# WHAT THIS TASK INVOLVES:
Print the listing exactly as it stands, and skip any pictures in it.

# RECORDS SHOWN:
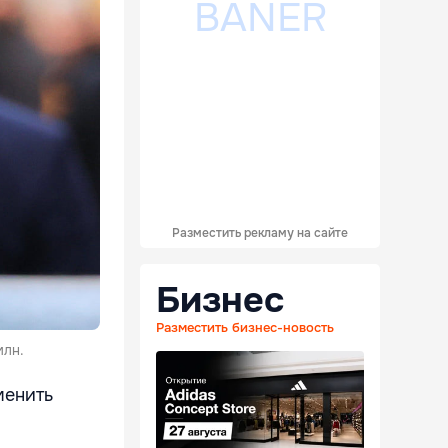
Разместить рекламу на сайте
Бизнес
Разместить бизнес-новость
млн.
менить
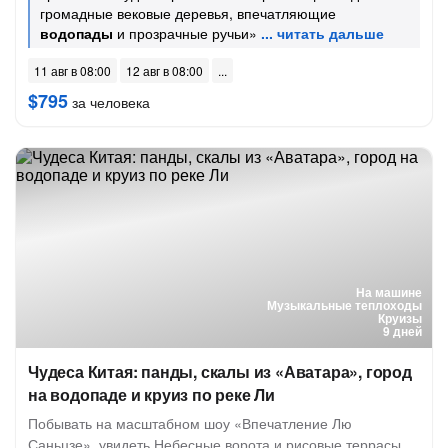
громадные вековые деревья, впечатляющие
водопады
и прозрачные ручьи»
11 авг в 08:00
12 авг в 08:00
$795
за человека
На машине
Музыкальные теплоходы
Круизы
9 дней
Чудеса Китая: панды, скалы из «Аватара», город
на водопаде и круиз по реке Ли
Побывать на масштабном шоу «Впечатление Лю
Саньцзе», увидеть Небесные ворота и рисовые террасы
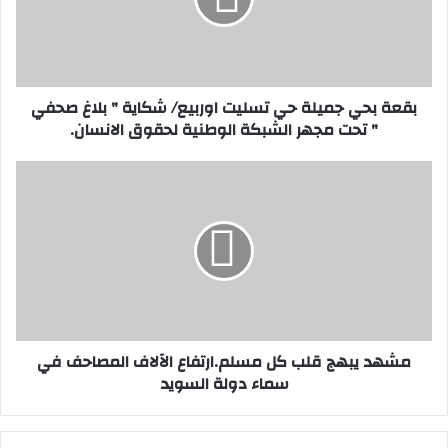
ب
ح
ي
ج
م
بقعة بحي جميلة حي تسليت اوربيع/ شكاية " بلاغ صحفي
ي
" تحت مجهر الشبكة الوطنية لحقوق الانسان.
ل
ة
ح
م
ي
ش
ت
ه
س
د
ل
ي
ي
ب
ت
ه
ا
ج
و
ق
مشهد يبهج قلب كل مسلم.ارتفاع الآلاف المصاحف في
ر
ل
سماء دولة السويد
ب
ب
ي
ك
ع
ل
/
م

# OUTPUT OF THE EXERCISE:
Разместить рекламу на сайте
Бизнес
Разместить бизнес-новость
млн.
менить
громадные вековые деревья, впечатляющие
водопады
и прозрачные ручьи»
11 авг в 08:00
12 авг в 08:00
$795
за человека
На машине
Музыкальные теплоходы
Круизы
9 дней
Чудеса Китая: панды, скалы из «Аватара», город
на водопаде и круиз по реке Ли
Побывать на масштабном шоу «Впечатление Лю
Саньцзе», увидеть Небесные ворота и рисовые террасы
ب
ح
ي
ج
م
بقعة بحي جميلة حي تسليت اوربيع/ شكاية " بلاغ صحفي
ي
" تحت مجهر الشبكة الوطنية لحقوق الانسان.
ل
ة
ح
م
ي
ش
ت
ه
س
د
ل
ي
ي
ب
ت
ه
ا
ج
و
ق
مشهد يبهج قلب كل مسلم.ارتفاع الآلاف المصاحف في
ر
ل
سماء دولة السويد
ب
ب
ي
ك
ع
ل
/
م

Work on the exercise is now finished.